Required action:
Update the records by swapping every "maximum value" for "peak value", keeping all other text unchanged. Leave the pictures out of your copy.

Material for the task:

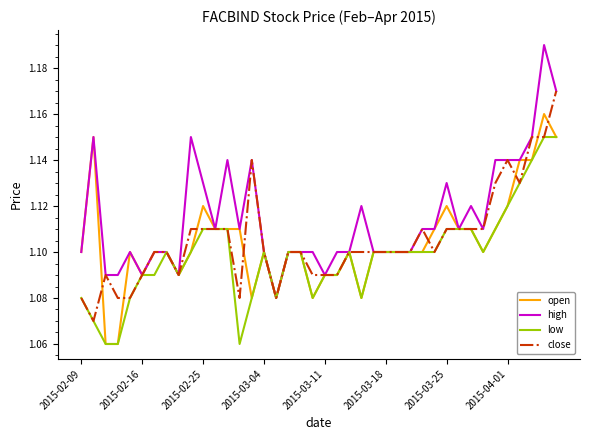

Rank the series by their maximum value, from lowest to highest.

low, open, close, high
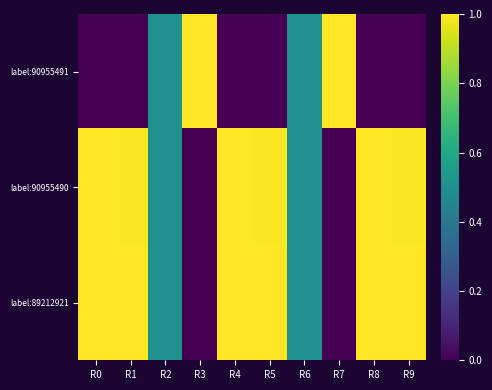

Rank the series by their maximum value, from highest to lowest.

label:90955491, label:90955490, label:89212921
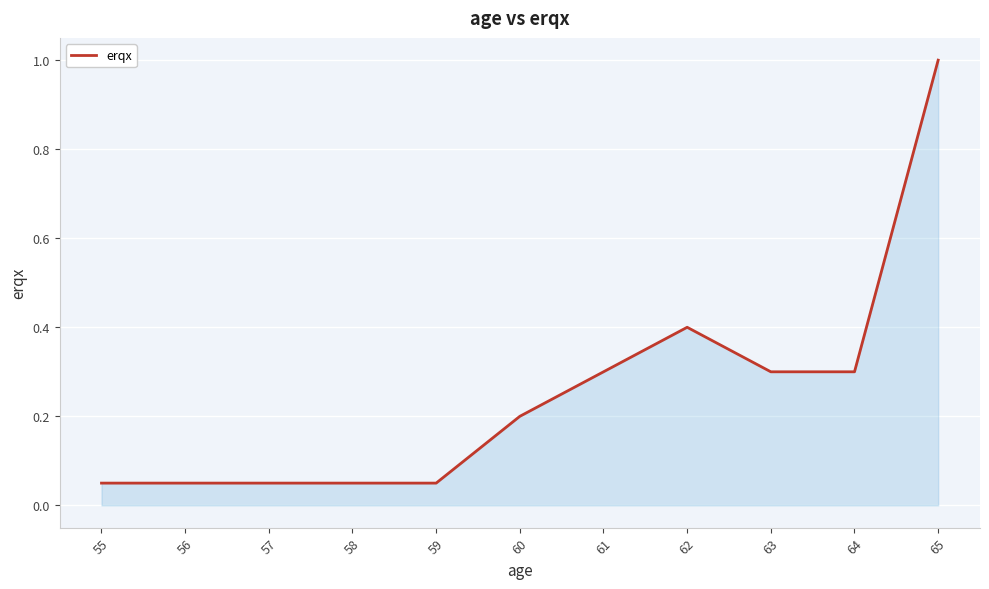

True or false: the data shows 1.0 at 65.

True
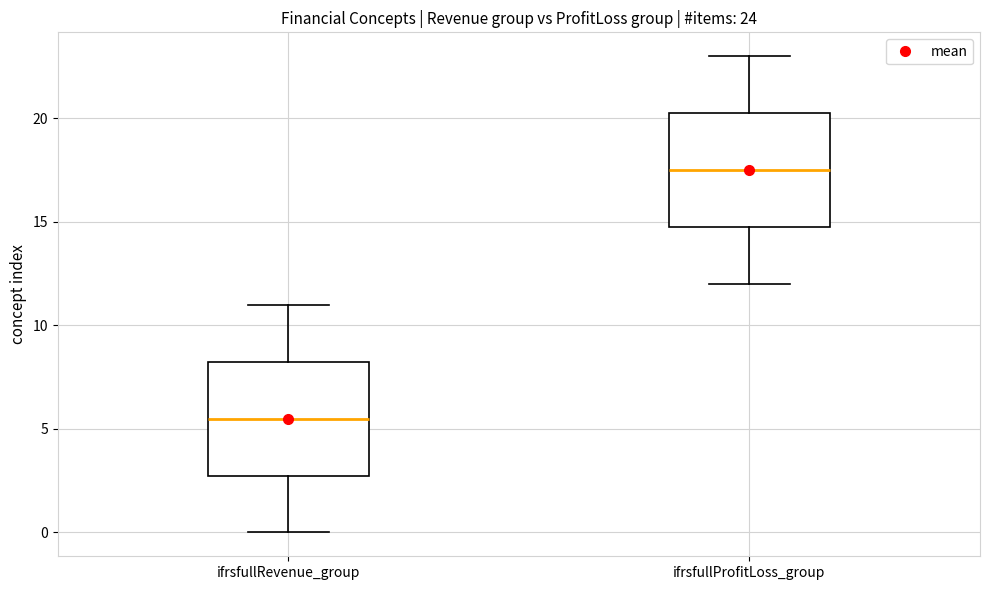

Which box's median line is the highest?

ifrsfullProfitLoss_group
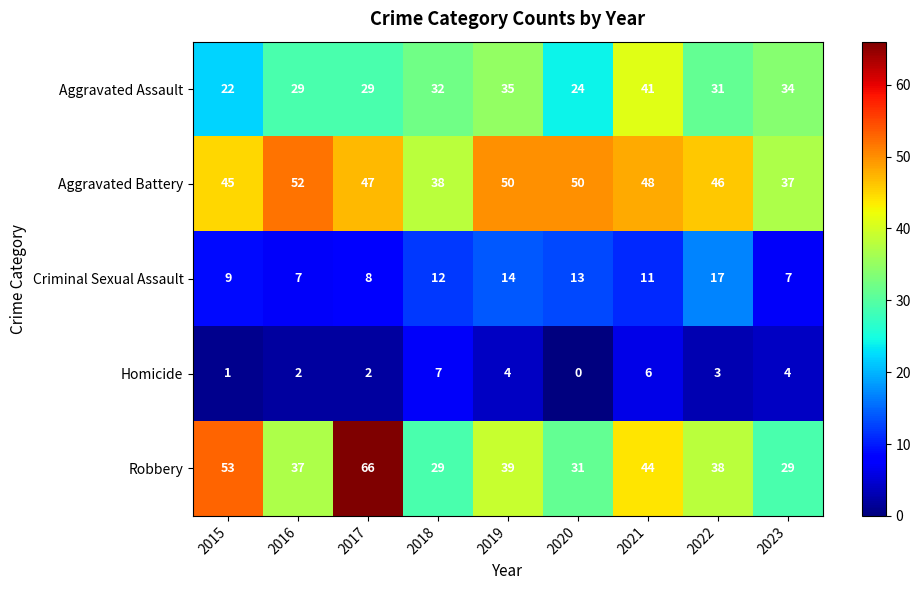

Which series changed the most between 2018 and 2021?

Robbery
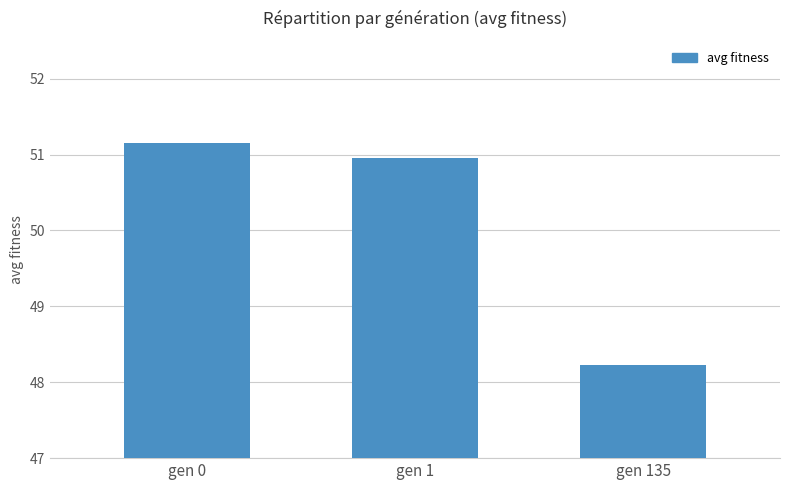

Count the number of categories in the chart.

3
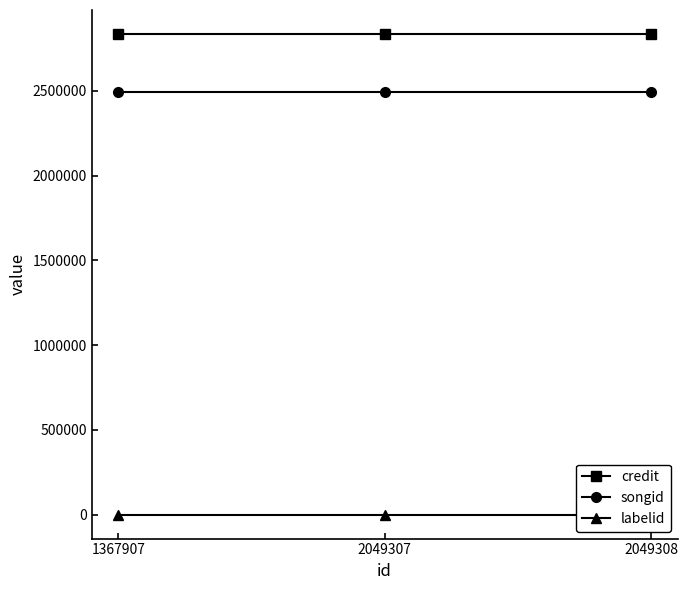

The value of songid at 1367907 is 2490404. True or false?

True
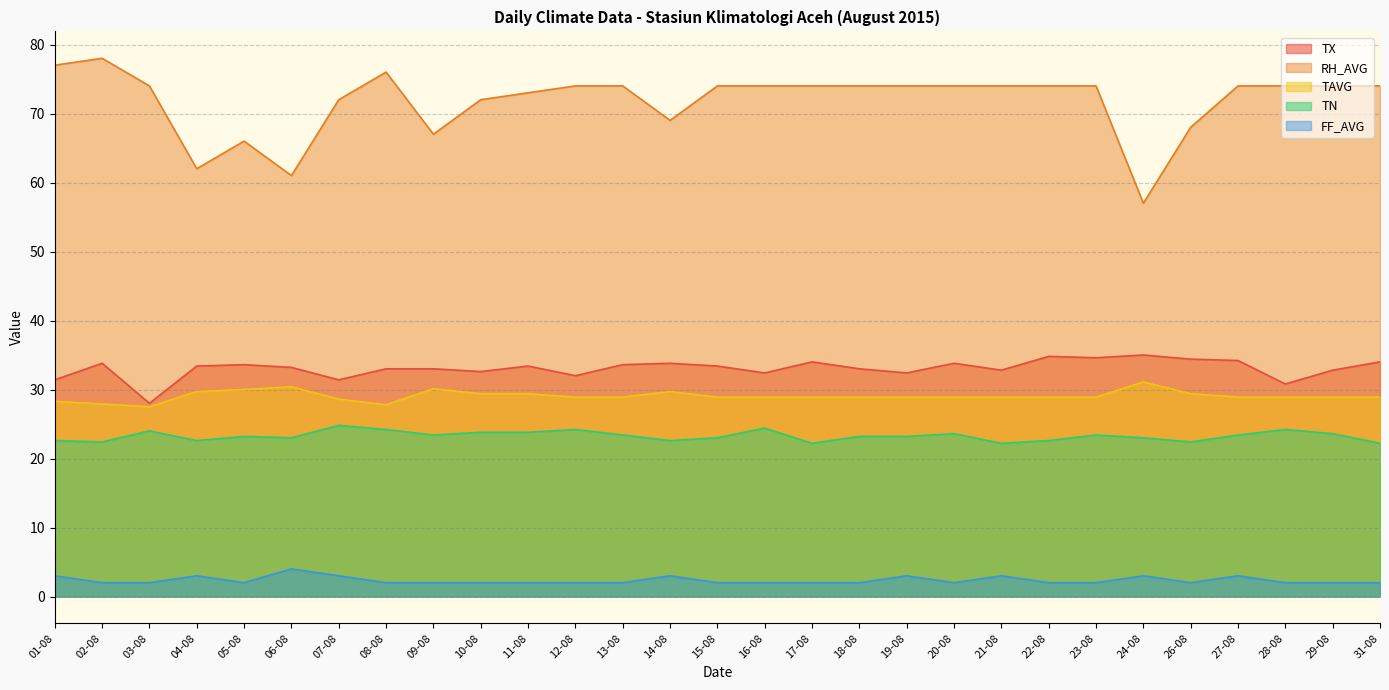

Between 14-08 and 27-08, which series saw the biggest shift?

RH_AVG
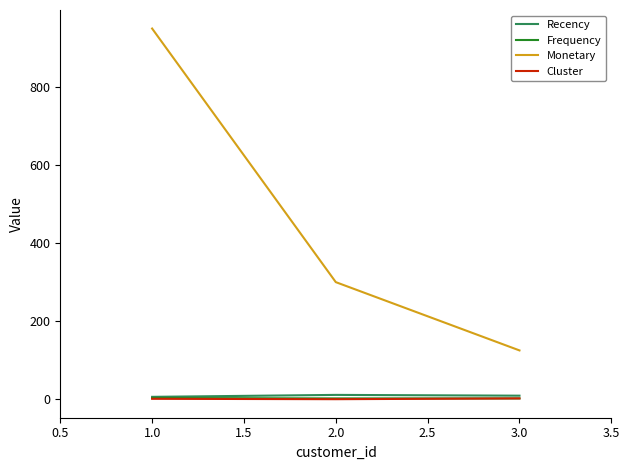

Which series has the largest range (max minus min)?

Monetary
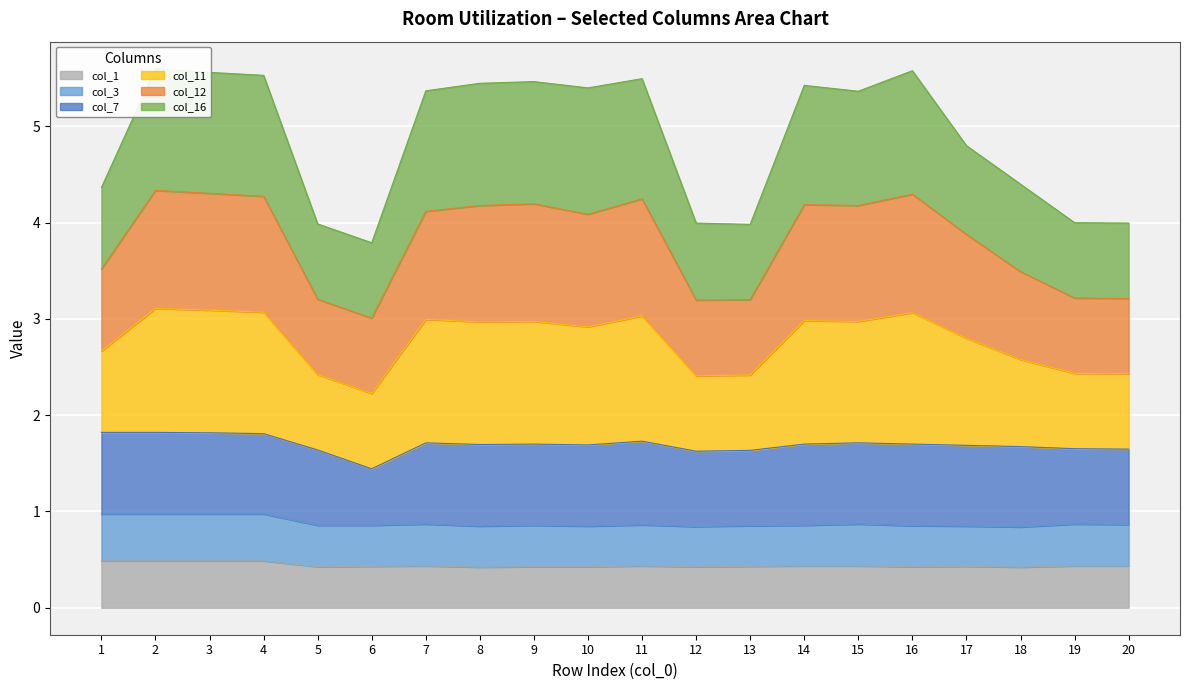

What is the highest value of the col_1 series?

0.5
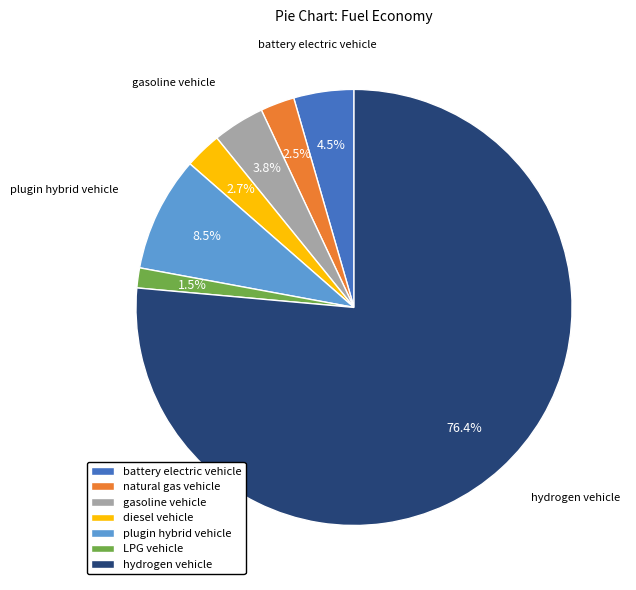

Which category accounts for the majority?

hydrogen vehicle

Response area:
Rank the series by their peak value, from lowest to highest.

low, open, close, high

Rank the series by their peak value, from highest to lowest.

label:90955491, label:90955490, label:89212921

True or false: the data shows 1.0 at 65.

True

Which box's median line is the highest?

ifrsfullProfitLoss_group

Which series changed the most between 2018 and 2021?

Robbery

Count the number of categories in the chart.

3

The value of songid at 1367907 is 2490404. True or false?

True

Between 14-08 and 27-08, which series saw the biggest shift?

RH_AVG

Which series has the largest range (max minus min)?

Monetary

What is the highest value of the col_1 series?

0.5

Which category accounts for the majority?

hydrogen vehicle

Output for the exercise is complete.